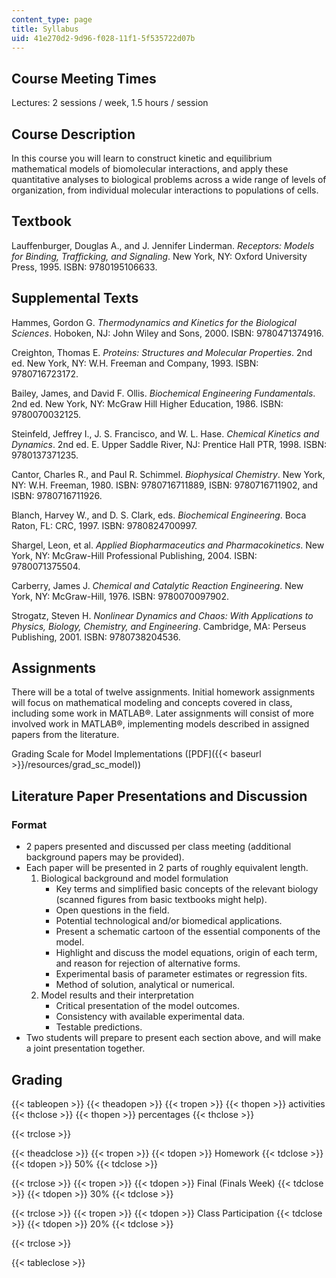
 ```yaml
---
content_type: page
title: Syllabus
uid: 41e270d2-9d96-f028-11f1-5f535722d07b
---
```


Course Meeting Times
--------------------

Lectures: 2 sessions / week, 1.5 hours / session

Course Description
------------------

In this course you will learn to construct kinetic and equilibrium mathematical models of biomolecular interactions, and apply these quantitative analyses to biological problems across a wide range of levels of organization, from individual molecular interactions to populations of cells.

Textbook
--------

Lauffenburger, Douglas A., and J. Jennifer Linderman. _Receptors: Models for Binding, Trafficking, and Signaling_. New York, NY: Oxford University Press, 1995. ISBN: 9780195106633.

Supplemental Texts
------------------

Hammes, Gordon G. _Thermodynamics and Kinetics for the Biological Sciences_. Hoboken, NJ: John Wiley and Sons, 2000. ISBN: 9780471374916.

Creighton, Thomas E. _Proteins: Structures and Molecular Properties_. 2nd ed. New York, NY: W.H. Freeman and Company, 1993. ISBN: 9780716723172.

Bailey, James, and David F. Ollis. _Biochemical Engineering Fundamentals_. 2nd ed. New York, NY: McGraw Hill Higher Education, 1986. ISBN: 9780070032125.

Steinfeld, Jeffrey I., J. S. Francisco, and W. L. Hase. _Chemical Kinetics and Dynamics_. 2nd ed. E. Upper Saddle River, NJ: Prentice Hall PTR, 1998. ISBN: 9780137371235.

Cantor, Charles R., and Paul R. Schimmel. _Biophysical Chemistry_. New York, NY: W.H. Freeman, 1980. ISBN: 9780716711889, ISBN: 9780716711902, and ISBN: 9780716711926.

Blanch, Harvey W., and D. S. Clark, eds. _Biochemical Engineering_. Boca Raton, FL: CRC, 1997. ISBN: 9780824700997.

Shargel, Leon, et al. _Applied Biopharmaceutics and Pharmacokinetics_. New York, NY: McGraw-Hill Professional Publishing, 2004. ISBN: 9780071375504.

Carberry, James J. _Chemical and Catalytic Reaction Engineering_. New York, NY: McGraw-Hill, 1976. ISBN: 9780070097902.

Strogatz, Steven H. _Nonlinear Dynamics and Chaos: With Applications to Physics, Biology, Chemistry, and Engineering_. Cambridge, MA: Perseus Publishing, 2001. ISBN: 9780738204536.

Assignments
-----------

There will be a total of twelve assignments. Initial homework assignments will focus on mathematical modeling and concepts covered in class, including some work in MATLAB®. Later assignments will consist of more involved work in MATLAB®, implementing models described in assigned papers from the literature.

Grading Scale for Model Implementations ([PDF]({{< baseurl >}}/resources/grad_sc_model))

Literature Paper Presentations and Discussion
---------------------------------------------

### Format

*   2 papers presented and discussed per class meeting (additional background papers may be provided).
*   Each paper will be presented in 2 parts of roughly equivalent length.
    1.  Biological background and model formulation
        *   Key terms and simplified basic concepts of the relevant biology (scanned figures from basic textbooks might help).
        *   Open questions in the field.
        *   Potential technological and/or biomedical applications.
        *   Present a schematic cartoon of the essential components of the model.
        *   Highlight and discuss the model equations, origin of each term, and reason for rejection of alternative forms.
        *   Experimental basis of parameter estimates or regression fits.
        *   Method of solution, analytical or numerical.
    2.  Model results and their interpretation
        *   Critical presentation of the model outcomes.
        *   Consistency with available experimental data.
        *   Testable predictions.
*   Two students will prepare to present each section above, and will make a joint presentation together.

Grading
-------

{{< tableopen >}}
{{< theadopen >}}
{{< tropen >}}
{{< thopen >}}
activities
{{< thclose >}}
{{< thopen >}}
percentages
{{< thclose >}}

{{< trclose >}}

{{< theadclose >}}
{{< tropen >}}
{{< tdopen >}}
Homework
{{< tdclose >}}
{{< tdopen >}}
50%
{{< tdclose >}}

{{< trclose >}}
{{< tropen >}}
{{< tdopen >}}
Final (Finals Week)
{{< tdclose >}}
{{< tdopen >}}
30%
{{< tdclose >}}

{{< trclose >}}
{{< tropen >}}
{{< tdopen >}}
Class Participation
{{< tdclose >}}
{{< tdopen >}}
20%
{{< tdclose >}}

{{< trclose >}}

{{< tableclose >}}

....

Reproduce the records, all of them, word for word; omit the pictures.

* **Exercise response**:
 ```yaml
---
content_type: page
title: Syllabus
uid: 41e270d2-9d96-f028-11f1-5f535722d07b
---
```


Course Meeting Times
--------------------

Lectures: 2 sessions / week, 1.5 hours / session

Course Description
------------------

In this course you will learn to construct kinetic and equilibrium mathematical models of biomolecular interactions, and apply these quantitative analyses to biological problems across a wide range of levels of organization, from individual molecular interactions to populations of cells.

Textbook
--------

Lauffenburger, Douglas A., and J. Jennifer Linderman. _Receptors: Models for Binding, Trafficking, and Signaling_. New York, NY: Oxford University Press, 1995. ISBN: 9780195106633.

Supplemental Texts
------------------

Hammes, Gordon G. _Thermodynamics and Kinetics for the Biological Sciences_. Hoboken, NJ: John Wiley and Sons, 2000. ISBN: 9780471374916.

Creighton, Thomas E. _Proteins: Structures and Molecular Properties_. 2nd ed. New York, NY: W.H. Freeman and Company, 1993. ISBN: 9780716723172.

Bailey, James, and David F. Ollis. _Biochemical Engineering Fundamentals_. 2nd ed. New York, NY: McGraw Hill Higher Education, 1986. ISBN: 9780070032125.

Steinfeld, Jeffrey I., J. S. Francisco, and W. L. Hase. _Chemical Kinetics and Dynamics_. 2nd ed. E. Upper Saddle River, NJ: Prentice Hall PTR, 1998. ISBN: 9780137371235.

Cantor, Charles R., and Paul R. Schimmel. _Biophysical Chemistry_. New York, NY: W.H. Freeman, 1980. ISBN: 9780716711889, ISBN: 9780716711902, and ISBN: 9780716711926.

Blanch, Harvey W., and D. S. Clark, eds. _Biochemical Engineering_. Boca Raton, FL: CRC, 1997. ISBN: 9780824700997.

Shargel, Leon, et al. _Applied Biopharmaceutics and Pharmacokinetics_. New York, NY: McGraw-Hill Professional Publishing, 2004. ISBN: 9780071375504.

Carberry, James J. _Chemical and Catalytic Reaction Engineering_. New York, NY: McGraw-Hill, 1976. ISBN: 9780070097902.

Strogatz, Steven H. _Nonlinear Dynamics and Chaos: With Applications to Physics, Biology, Chemistry, and Engineering_. Cambridge, MA: Perseus Publishing, 2001. ISBN: 9780738204536.

Assignments
-----------

There will be a total of twelve assignments. Initial homework assignments will focus on mathematical modeling and concepts covered in class, including some work in MATLAB®. Later assignments will consist of more involved work in MATLAB®, implementing models described in assigned papers from the literature.

Grading Scale for Model Implementations ([PDF]({{< baseurl >}}/resources/grad_sc_model))

Literature Paper Presentations and Discussion
---------------------------------------------

### Format

*   2 papers presented and discussed per class meeting (additional background papers may be provided).
*   Each paper will be presented in 2 parts of roughly equivalent length.
    1.  Biological background and model formulation
        *   Key terms and simplified basic concepts of the relevant biology (scanned figures from basic textbooks might help).
        *   Open questions in the field.
        *   Potential technological and/or biomedical applications.
        *   Present a schematic cartoon of the essential components of the model.
        *   Highlight and discuss the model equations, origin of each term, and reason for rejection of alternative forms.
        *   Experimental basis of parameter estimates or regression fits.
        *   Method of solution, analytical or numerical.
    2.  Model results and their interpretation
        *   Critical presentation of the model outcomes.
        *   Consistency with available experimental data.
        *   Testable predictions.
*   Two students will prepare to present each section above, and will make a joint presentation together.

Grading
-------

{{< tableopen >}}
{{< theadopen >}}
{{< tropen >}}
{{< thopen >}}
activities
{{< thclose >}}
{{< thopen >}}
percentages
{{< thclose >}}

{{< trclose >}}

{{< theadclose >}}
{{< tropen >}}
{{< tdopen >}}
Homework
{{< tdclose >}}
{{< tdopen >}}
50%
{{< tdclose >}}

{{< trclose >}}
{{< tropen >}}
{{< tdopen >}}
Final (Finals Week)
{{< tdclose >}}
{{< tdopen >}}
30%
{{< tdclose >}}

{{< trclose >}}
{{< tropen >}}
{{< tdopen >}}
Class Participation
{{< tdclose >}}
{{< tdopen >}}
20%
{{< tdclose >}}

{{< trclose >}}

{{< tableclose >}}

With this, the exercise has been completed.